A million invisible threads.

The view from my godparent’s house, SF

For the first time in over a decade, I was not with my family on Thanksgiving day. Instead, I was walking in San Francisco for hours in the crisp fall sunshine, up and over hills with a dear friend I have known forever. Brigette and I acted like tourists, wandering along the Embarcadero, pit-stopping to use the bathroom at fancy hotels, taking selfies at the wharf. She would be embarrassed for me to tell you that we even stopped for lunch at Pier 39, right smack in the middle of the crazy hubbub of tourist attractions. I loved every minute of it – the creamy caesar salad we shared, the buskers painted silver pretending they were statues, the families speaking every possible language around us.

- **Exercise A**: Please return the rows from the start of the records through the line that contains "common name: Eurasian magpie", both ends included, copying each line exactly and giving nothing else.

Dataset entries

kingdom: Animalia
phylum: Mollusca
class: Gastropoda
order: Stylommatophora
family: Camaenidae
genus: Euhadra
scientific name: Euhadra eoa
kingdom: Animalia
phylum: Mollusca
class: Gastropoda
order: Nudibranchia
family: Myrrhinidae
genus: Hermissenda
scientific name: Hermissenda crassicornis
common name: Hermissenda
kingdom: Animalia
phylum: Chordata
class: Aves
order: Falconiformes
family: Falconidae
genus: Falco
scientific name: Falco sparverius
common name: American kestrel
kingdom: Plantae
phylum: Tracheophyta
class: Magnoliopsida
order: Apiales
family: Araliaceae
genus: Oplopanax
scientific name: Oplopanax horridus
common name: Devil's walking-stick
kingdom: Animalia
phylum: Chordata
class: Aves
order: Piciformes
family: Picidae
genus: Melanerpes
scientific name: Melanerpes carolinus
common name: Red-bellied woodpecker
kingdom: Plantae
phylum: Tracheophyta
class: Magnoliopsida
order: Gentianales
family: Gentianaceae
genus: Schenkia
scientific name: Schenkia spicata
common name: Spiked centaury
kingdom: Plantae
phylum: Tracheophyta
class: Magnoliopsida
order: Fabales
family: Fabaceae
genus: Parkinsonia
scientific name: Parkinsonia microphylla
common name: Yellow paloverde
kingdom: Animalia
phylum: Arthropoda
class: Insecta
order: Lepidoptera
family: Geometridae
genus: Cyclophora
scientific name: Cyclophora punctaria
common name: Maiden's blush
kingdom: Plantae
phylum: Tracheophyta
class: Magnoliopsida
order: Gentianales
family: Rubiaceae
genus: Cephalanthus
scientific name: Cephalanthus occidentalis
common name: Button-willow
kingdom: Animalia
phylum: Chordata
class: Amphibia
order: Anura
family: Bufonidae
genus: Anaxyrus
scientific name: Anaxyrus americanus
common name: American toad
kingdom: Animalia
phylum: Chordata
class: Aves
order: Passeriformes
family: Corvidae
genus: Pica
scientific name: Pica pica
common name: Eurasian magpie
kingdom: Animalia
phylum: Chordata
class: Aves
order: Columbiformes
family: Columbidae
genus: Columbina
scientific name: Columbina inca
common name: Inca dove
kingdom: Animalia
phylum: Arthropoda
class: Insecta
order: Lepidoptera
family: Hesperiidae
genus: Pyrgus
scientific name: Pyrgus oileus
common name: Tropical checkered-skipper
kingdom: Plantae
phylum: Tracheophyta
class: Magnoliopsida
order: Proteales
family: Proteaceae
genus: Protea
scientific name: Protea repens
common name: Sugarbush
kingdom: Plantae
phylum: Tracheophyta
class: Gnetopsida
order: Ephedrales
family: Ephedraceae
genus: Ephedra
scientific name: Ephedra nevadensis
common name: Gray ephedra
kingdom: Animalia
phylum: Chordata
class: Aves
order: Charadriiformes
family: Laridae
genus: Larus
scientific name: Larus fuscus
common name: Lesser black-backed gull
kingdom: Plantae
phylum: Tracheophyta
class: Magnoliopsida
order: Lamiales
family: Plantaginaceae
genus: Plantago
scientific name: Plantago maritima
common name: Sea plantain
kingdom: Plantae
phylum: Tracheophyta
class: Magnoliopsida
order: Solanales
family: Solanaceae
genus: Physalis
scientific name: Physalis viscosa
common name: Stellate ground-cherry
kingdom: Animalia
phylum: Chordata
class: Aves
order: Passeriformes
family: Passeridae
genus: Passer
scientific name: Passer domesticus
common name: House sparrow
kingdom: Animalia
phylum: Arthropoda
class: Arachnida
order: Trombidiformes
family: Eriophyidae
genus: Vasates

- **Exercise B**:
Answer these questions about the San Francisco piece:
(i) According to the caption under the title, whose house is the view from?
(ii) At which pier did the two friends stop for lunch?
(iii) What food did they share there?

- **Complete response A**:
kingdom: Animalia
phylum: Mollusca
class: Gastropoda
order: Stylommatophora
family: Camaenidae
genus: Euhadra
scientific name: Euhadra eoa
kingdom: Animalia
phylum: Mollusca
class: Gastropoda
order: Nudibranchia
family: Myrrhinidae
genus: Hermissenda
scientific name: Hermissenda crassicornis
common name: Hermissenda
kingdom: Animalia
phylum: Chordata
class: Aves
order: Falconiformes
family: Falconidae
genus: Falco
scientific name: Falco sparverius
common name: American kestrel
kingdom: Plantae
phylum: Tracheophyta
class: Magnoliopsida
order: Apiales
family: Araliaceae
genus: Oplopanax
scientific name: Oplopanax horridus
common name: Devil's walking-stick
kingdom: Animalia
phylum: Chordata
class: Aves
order: Piciformes
family: Picidae
genus: Melanerpes
scientific name: Melanerpes carolinus
common name: Red-bellied woodpecker
kingdom: Plantae
phylum: Tracheophyta
class: Magnoliopsida
order: Gentianales
family: Gentianaceae
genus: Schenkia
scientific name: Schenkia spicata
common name: Spiked centaury
kingdom: Plantae
phylum: Tracheophyta
class: Magnoliopsida
order: Fabales
family: Fabaceae
genus: Parkinsonia
scientific name: Parkinsonia microphylla
common name: Yellow paloverde
kingdom: Animalia
phylum: Arthropoda
class: Insecta
order: Lepidoptera
family: Geometridae
genus: Cyclophora
scientific name: Cyclophora punctaria
common name: Maiden's blush
kingdom: Plantae
phylum: Tracheophyta
class: Magnoliopsida
order: Gentianales
family: Rubiaceae
genus: Cephalanthus
scientific name: Cephalanthus occidentalis
common name: Button-willow
kingdom: Animalia
phylum: Chordata
class: Amphibia
order: Anura
family: Bufonidae
genus: Anaxyrus
scientific name: Anaxyrus americanus
common name: American toad
kingdom: Animalia
phylum: Chordata
class: Aves
order: Passeriformes
family: Corvidae
genus: Pica
scientific name: Pica pica
common name: Eurasian magpie

- **Complete response B**:
(i) The writer's godparent's house in SF.
(ii) Pier 39.
(iii) A creamy caesar salad.